Data to use:

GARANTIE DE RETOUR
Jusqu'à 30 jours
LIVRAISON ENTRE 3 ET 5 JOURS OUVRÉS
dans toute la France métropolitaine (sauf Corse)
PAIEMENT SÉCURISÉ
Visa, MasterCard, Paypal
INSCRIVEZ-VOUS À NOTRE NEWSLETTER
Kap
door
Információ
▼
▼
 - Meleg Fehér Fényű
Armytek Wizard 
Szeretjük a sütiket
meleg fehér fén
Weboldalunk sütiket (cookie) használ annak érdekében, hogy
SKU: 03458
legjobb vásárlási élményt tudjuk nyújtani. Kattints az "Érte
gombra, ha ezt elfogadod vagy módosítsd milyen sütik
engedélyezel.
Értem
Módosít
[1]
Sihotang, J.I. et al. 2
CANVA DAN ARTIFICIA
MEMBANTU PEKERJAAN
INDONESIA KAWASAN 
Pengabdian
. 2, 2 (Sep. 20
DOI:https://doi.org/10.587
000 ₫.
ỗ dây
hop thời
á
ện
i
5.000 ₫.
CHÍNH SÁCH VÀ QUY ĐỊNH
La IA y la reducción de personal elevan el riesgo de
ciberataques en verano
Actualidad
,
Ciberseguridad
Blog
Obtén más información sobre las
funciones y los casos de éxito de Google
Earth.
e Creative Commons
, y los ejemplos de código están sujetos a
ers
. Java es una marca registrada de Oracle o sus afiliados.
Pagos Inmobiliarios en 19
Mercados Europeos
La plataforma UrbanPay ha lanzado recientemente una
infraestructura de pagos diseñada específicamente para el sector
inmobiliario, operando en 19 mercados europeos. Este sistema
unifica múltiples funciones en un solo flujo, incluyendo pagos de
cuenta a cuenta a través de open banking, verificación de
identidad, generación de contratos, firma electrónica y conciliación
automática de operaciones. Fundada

Problem to work on: When "sütiket" shows up in a line of the material, report that line.

Written reply:
Szeretjük a sütiket
Weboldalunk sütiket (cookie) használ annak érdekében, hogy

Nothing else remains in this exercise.